Retype only the lines below from the one with "גורם לנזק ולהוצאה" to the one with "револуционерната функционалност „", inclusive, skipping every image.

** SUPPLIED MATERIAL follows **

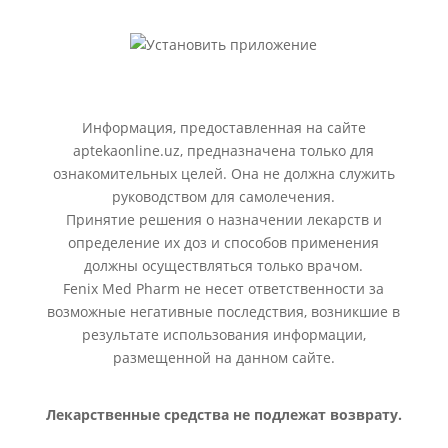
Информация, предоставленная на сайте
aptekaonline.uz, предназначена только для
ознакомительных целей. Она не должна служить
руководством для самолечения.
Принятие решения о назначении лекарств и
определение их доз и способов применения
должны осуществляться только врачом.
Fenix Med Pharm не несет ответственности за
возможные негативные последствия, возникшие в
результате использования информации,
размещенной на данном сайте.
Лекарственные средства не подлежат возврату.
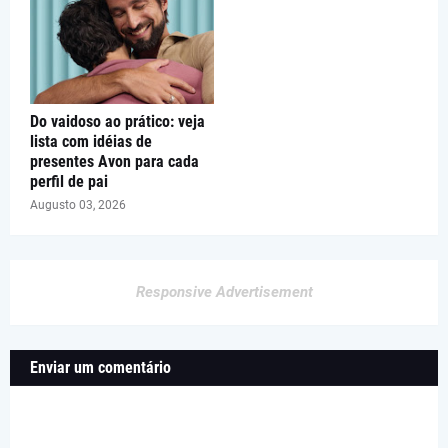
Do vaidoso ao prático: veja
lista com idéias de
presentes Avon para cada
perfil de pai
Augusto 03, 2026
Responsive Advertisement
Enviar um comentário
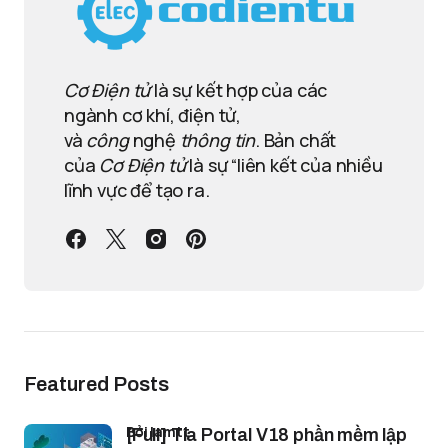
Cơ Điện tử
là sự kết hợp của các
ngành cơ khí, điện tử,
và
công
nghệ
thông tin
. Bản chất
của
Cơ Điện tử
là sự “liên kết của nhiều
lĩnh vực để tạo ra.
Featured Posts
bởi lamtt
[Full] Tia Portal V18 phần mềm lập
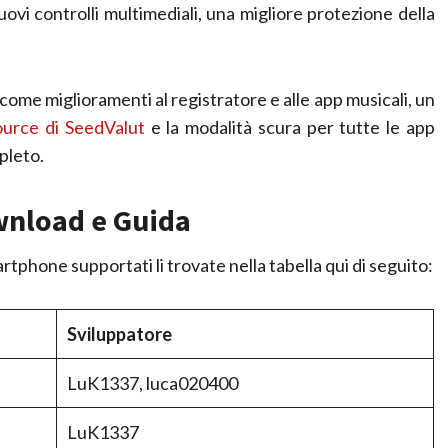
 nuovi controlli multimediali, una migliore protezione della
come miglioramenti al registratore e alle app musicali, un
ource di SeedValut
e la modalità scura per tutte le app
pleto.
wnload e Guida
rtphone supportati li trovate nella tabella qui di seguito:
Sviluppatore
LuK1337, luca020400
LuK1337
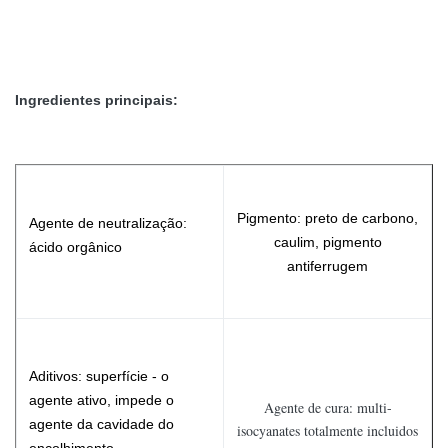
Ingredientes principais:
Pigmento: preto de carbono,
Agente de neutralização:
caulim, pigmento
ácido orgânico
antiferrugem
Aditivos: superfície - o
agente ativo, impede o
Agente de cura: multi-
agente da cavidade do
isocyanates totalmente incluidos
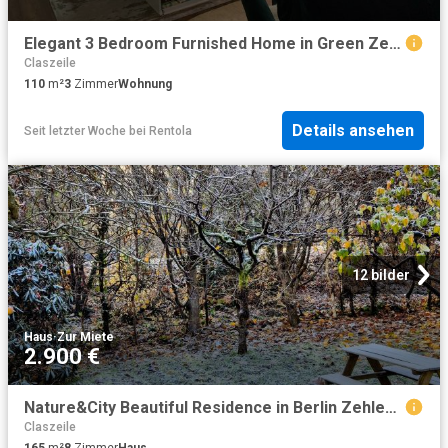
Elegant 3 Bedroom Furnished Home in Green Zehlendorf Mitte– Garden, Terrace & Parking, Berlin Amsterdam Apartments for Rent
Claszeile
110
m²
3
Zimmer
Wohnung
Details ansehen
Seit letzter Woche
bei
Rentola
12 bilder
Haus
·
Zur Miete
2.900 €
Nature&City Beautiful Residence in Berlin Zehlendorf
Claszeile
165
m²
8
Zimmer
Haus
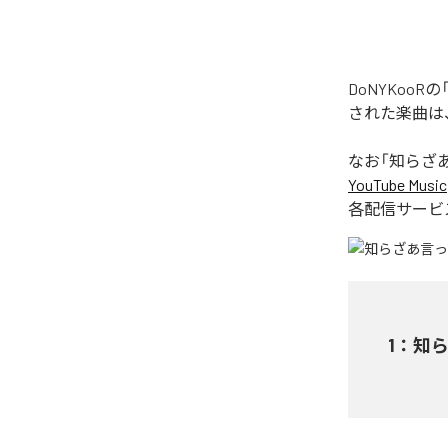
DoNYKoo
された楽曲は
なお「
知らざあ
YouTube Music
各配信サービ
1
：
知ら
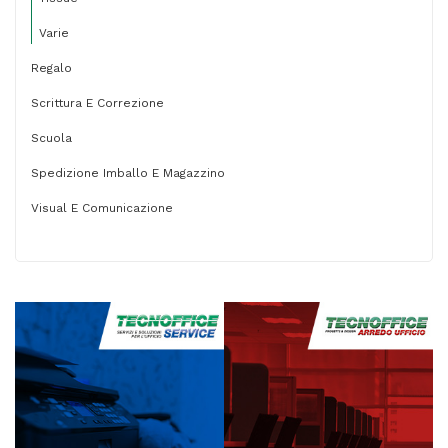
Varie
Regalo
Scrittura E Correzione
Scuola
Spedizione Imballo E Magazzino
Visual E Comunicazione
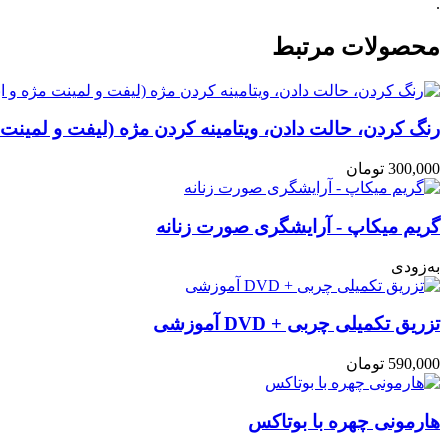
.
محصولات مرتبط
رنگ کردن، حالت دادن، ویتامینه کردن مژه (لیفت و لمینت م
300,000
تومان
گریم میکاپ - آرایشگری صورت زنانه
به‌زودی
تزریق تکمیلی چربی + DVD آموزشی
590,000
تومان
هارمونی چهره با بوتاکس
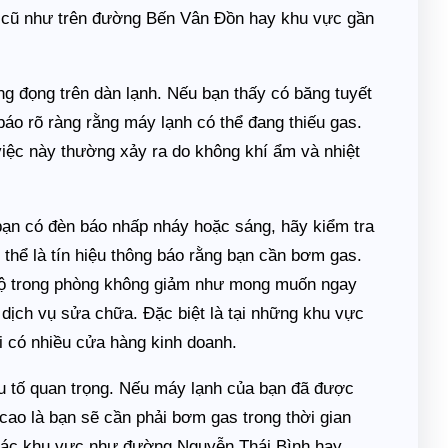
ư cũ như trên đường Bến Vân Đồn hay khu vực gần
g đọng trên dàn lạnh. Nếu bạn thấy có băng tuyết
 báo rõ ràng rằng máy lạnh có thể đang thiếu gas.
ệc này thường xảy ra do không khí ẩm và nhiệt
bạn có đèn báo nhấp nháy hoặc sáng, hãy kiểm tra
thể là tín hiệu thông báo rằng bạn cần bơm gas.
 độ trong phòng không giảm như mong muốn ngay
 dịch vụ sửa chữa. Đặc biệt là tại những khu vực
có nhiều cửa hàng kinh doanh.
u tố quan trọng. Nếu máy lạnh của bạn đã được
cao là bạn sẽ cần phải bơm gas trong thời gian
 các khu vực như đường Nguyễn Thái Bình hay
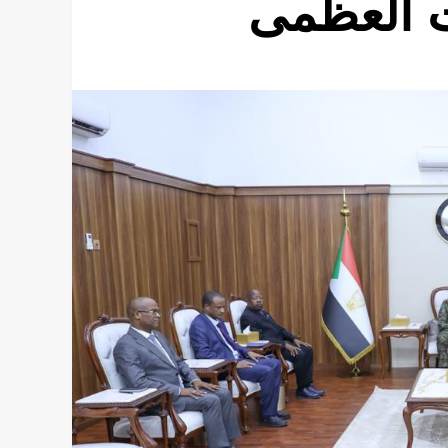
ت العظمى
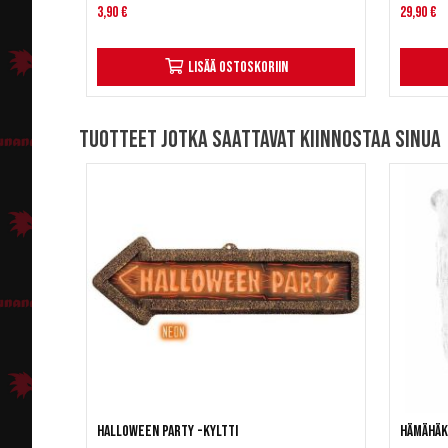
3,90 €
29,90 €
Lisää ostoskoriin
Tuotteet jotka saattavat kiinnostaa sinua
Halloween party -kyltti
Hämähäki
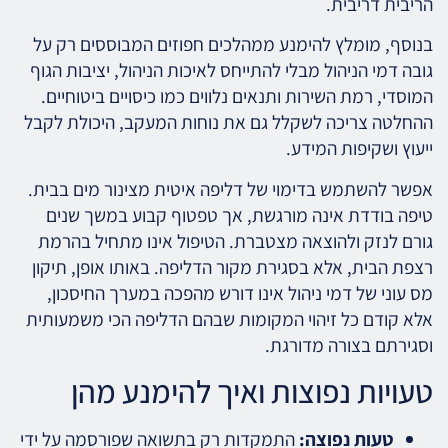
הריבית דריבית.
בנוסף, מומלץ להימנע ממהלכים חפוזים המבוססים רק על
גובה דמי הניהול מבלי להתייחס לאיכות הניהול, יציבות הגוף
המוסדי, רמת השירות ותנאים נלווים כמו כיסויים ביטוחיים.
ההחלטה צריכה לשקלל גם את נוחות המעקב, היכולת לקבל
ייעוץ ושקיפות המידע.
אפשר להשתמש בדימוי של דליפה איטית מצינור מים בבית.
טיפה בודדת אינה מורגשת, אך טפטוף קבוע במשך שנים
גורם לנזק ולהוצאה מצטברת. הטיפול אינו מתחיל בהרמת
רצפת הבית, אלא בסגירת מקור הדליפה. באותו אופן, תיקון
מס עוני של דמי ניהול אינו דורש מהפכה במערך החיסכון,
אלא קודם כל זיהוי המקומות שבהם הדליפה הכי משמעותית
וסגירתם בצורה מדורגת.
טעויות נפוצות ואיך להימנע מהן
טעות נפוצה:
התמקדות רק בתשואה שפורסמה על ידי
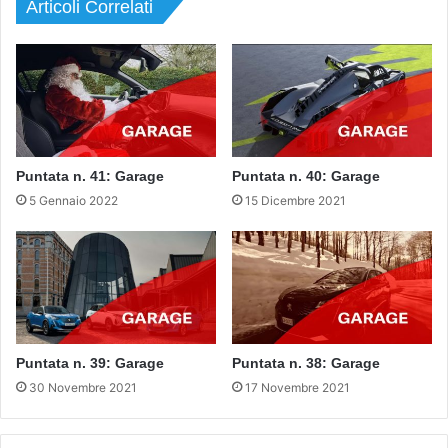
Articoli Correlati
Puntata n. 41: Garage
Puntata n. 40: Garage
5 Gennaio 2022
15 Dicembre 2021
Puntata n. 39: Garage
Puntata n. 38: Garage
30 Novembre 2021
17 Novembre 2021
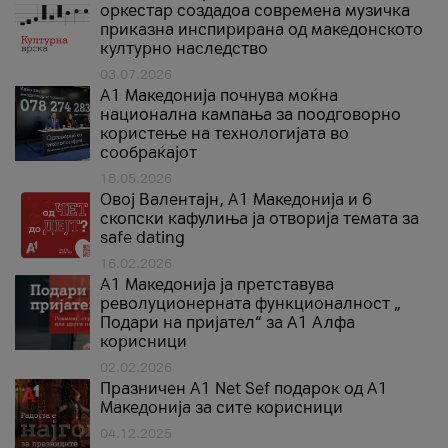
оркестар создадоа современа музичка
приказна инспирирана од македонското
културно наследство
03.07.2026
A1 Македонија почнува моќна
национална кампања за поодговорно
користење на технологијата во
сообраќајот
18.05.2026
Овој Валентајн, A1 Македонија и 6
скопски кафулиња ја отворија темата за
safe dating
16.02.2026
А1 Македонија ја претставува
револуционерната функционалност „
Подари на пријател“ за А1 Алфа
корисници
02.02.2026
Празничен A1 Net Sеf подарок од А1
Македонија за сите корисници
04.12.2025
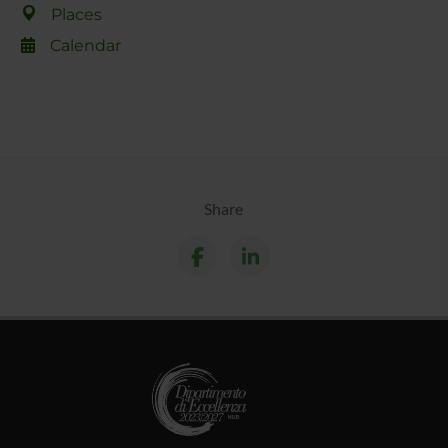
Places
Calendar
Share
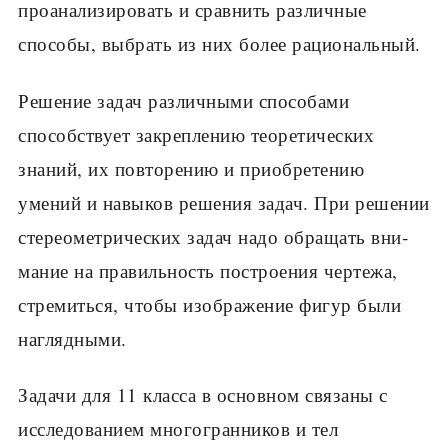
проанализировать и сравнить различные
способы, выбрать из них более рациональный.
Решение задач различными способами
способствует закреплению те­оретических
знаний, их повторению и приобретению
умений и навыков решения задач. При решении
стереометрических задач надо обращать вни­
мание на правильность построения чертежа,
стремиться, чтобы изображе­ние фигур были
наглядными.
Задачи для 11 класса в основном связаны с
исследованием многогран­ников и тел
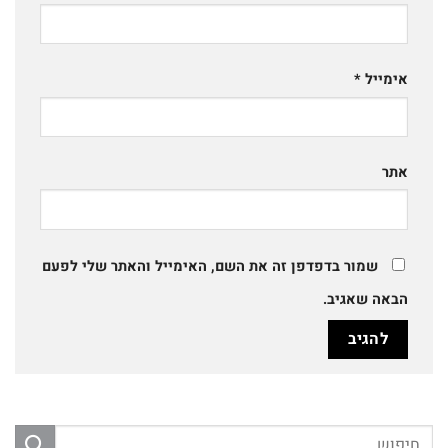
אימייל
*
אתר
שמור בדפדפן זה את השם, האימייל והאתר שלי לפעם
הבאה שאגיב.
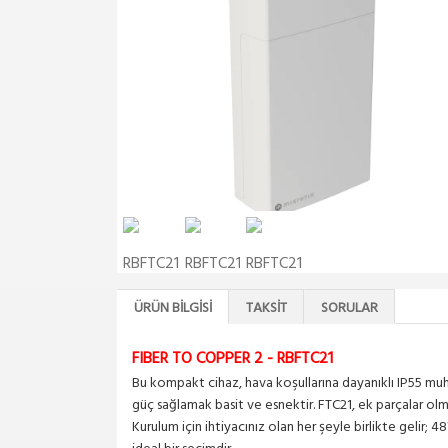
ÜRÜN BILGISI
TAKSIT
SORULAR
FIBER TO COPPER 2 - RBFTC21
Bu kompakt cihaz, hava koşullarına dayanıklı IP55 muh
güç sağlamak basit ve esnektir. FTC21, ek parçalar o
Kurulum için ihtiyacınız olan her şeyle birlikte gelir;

** End of SUPPLIED MATERIAL **

**ANSWER TO THE EXERCISE**
גורם לנזק ולהוצאה מצטברת. הטיפול אינו מתחיל בהרמת
רצפת הבית, אלא בסגירת מקור הדליפה. באותו אופן, תיקון
מס עוני של דמי ניהול אינו דורש מהפכה במערך החיסכון,
אלא קודם כל זיהוי המקומות שבהם הדליפה הכי משמעותית
וסגירתם בצורה מדורגת.
טעויות נפוצות ואיך להימנע מהן
טעות נפוצה:
התמקדות רק בתשואה שפורסמה על ידי
Articoli Correlati
Puntata n. 41: Garage
Puntata n. 40: Garage
5 Gennaio 2022
15 Dicembre 2021
Puntata n. 39: Garage
Puntata n. 38: Garage
30 Novembre 2021
17 Novembre 2021
оркестар создадоа современа музичка
приказна инспирирана од македонското
културно наследство
03.07.2026
A1 Македонија почнува моќна
национална кампања за поодговорно
користење на технологијата во
сообраќајот
18.05.2026
Овој Валентајн, A1 Македонија и 6
скопски кафулиња ја отворија темата за
safe dating
16.02.2026
А1 Македонија ја претставува
револуционерната функционалност „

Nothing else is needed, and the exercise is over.